Tsipras has offered Greek voters an appealing platform of repudiating the IMF program and also ending austerity and reform in Greece. This position would cost Greece its bailout funding. Since Greece runs a 1 to 2 percent primary deficit (€2 billion to -€4 billion) it would probably run out of money by August without outside assistance. Faced with that likelihood, a Syriza government intent on staying inside the euro area would face a choice of implementing additional immediate austerity, issuing €-denominated IOUs as California did in 2009, or seizing private assets to make ends meet. (The third choice is not impossible, given that Tsipras seems a pretty doctrinaire communist.) As California did when it sent out IOUs as personal tax refunds, a leftist regime in Athens would probably force its IOUs down the throat of public workers or other groups that it could coerce into receiving them. Seizing private assets in a country of rampant tax evasion and disguising income and assets from authorities would be very complex. In short, no options for balancing the budget will be popular among Greeks—which constitutes a serious problem for a populist government.

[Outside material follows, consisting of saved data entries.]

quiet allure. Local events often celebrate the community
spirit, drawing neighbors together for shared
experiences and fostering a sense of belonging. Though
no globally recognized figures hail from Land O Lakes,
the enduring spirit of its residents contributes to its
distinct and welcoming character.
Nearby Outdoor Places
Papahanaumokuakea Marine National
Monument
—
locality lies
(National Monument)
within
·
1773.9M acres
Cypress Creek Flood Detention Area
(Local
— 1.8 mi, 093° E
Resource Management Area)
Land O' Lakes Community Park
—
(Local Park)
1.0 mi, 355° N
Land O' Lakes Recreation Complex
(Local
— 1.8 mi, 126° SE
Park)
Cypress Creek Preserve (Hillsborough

A further complication if Syriza repudiates the IMF program is that Greece’s banks, overwhelmed by bank runs, would lose access to ECB liquidity and repo transactions and eventually any further support from Bank of Greece emergency liquidity support, which would probably be vetoed by the ECB governing council. It is difficult to see how Greek banks could operate normally after a Syriza victory.
Without access to either bailout funds or the ECB, a Syriza-led Greece would become like Montenegro—that is, a country that uses the euro as its currency, but that lacks direct access to any economic support from euro area institutions.1
Running Greece as Montenegro is likely to be an extremely unpleasant political experience for Syriza, which campaigned on the fanciful idea that it could retain access to bailout funds without adopting austerity and reform. Once it became clear that—contrary to the pre-election assertions of Tsipras—the euro area actually didn’t collapse from the declaration of a Greek debt moratorium or a bank holiday a Syriza government would not survive long in office. It would probably be replaced quickly by a new pro-IMF coalition or a new technocratic government, which would also attempt to reengage with the Troika and reopen Greece’s access to the ECB and financial support. The rest of the euro area would not welcome a Montenegro-like status for Greece. But even Tsipras talks a “suspension” in payments to creditors, rather than an all-out default and debt repudiation. Fences could thus be mended once Greece changes its mind.
Scenario 2 might take longer to play out, perhaps a couple months. But the result would be the same: no Greek exit from the euro. Thus the issue facing Greece is not whether to stay in the euro, but how long to prolong its agony before making the inevitable choice.